Researchers discovered that financial news platform Seeking Alpha's mobile applications were leaking PII and confidential information of more than 500,000 users.
The company's iPhone and Android apps, used primarily by retail investors to research and track stock information, leaked users' login credentials, HTTP cookies, and stock positions.
The flaw was disclosed by Rapid7 researchers after the security firm contacted Seeking Alpha two months ago, however, Rapid7 stated in an email to SCMagazine.com that the financial publisher has not yet responded to the researchers and the vulnerability has not been patched.

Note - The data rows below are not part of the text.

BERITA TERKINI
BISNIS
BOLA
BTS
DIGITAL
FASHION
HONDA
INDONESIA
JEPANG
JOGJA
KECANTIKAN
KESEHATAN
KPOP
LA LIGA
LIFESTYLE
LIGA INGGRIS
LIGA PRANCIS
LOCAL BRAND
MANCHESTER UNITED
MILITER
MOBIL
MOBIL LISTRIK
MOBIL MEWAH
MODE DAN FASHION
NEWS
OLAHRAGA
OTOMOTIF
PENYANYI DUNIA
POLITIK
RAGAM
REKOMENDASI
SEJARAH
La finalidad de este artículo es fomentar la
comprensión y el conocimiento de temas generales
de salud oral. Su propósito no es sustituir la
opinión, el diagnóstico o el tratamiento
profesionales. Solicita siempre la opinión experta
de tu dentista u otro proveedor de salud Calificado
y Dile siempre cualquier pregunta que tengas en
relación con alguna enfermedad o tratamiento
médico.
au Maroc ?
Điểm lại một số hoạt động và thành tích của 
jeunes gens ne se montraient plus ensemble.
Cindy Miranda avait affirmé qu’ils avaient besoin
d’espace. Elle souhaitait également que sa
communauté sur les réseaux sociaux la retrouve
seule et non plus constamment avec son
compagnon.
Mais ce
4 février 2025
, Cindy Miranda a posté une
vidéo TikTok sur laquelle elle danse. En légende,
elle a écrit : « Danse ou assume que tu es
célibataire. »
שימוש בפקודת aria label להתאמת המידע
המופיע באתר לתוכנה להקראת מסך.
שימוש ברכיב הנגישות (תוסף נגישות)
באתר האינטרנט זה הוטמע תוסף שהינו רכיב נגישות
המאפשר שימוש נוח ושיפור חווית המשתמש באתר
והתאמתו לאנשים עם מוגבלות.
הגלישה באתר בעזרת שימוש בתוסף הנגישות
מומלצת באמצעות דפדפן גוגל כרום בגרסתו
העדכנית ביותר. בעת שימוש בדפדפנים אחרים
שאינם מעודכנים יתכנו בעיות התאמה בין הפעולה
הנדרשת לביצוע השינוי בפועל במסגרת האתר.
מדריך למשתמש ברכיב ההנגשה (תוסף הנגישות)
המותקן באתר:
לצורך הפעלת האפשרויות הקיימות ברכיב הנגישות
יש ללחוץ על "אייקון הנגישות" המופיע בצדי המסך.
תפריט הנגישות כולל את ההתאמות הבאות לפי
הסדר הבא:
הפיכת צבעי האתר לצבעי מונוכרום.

“Until Seeking Alpha provides a fix for the mobile application, users are strongly advised to not use the application while connected to untrusted networks,” Rapid7 security research manager Tod Beardsley wrote in a company blog post. “The use of a VPN will also help alleviate the most likely risk of a nearby eavesdropper on a public network, but note that this would protect communication only as far as the VPN endpoint.”
Seeking Alpha did not respond to SCMagazine's requests for comment. Seeking Alpha's Android app was last updated in late May. Between 500,000 to 1 million users have installed the Android app, initially released in January 2013, according to data published by Google Play.
Apple does not publish the number of app downloads, so it is unknown how many iPhone users are affected. The iPhone app was last updated in late June.
The disclosure raises the issue of cybercriminals targeting sensitive stockholder information, an ongoing challenge for financial publishers. Last October, Dow Jones & Co. was reported to have been targeted by Russian hackers seeking embargoed market-moving information. Earlier, in August 2015, traders in Georgia and Pennsylvania were arrested for involvement in breaching computer servers of PRNewswire Association LLC, Marketwired and Business Wire.